### What is needed
Rewrite the stretch of the listing from the line containing "List the labels" through the end of the listing, replacing "largest" with "greatest" and keeping everything else unchanged. Leave the pictures out of your answer.

### Supplied data

● ● ● ● ● ● ●

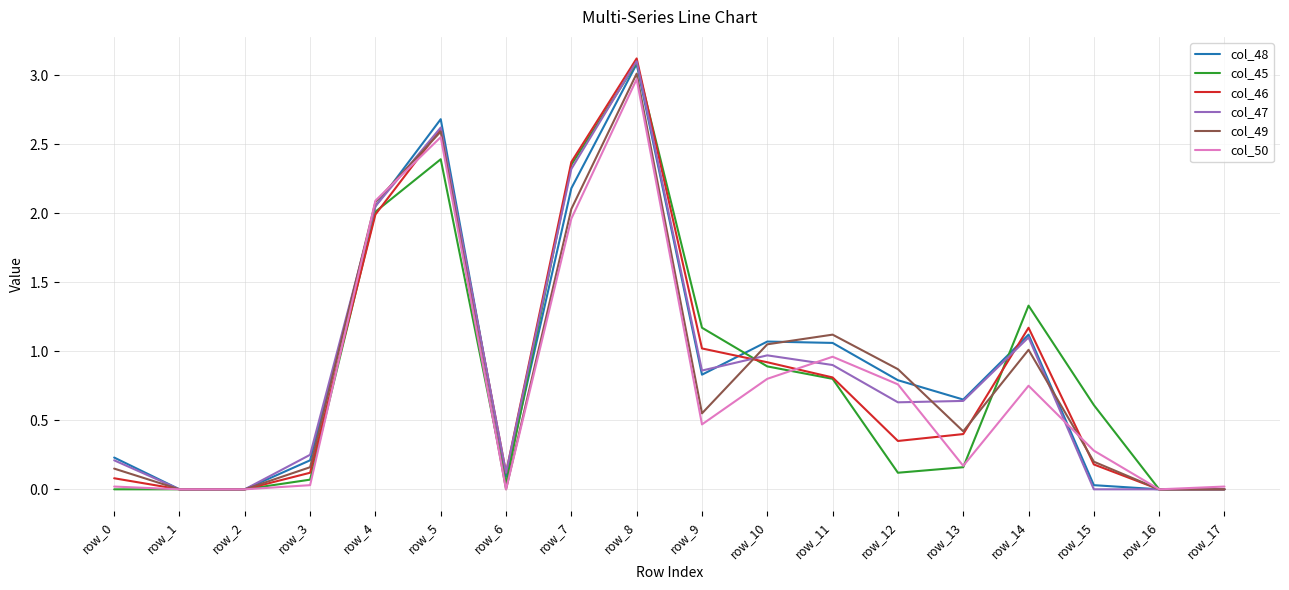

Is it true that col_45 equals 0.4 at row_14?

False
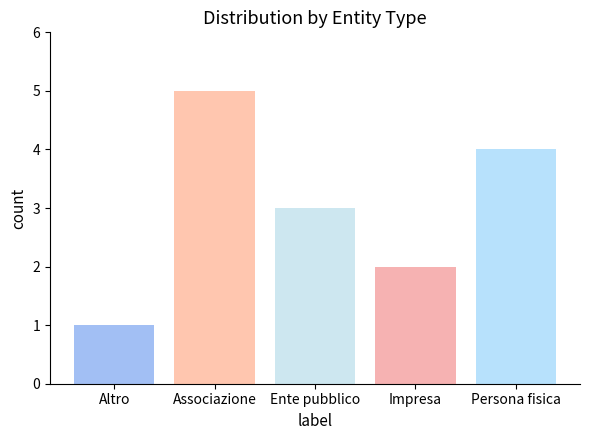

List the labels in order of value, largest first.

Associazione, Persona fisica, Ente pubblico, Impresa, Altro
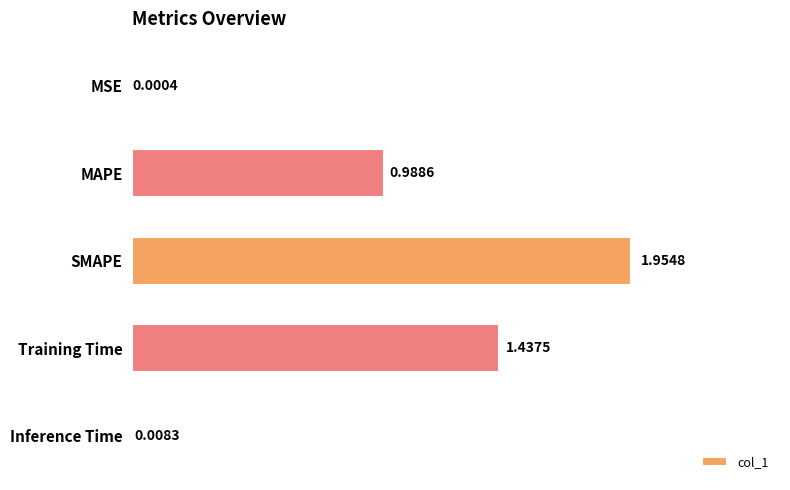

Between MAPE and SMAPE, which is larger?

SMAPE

● ● ● ● ● ● ●

### Response to this exercise
List the labels in order of value, greatest first.

Associazione, Persona fisica, Ente pubblico, Impresa, Altro

Between MAPE and SMAPE, which is larger?

SMAPE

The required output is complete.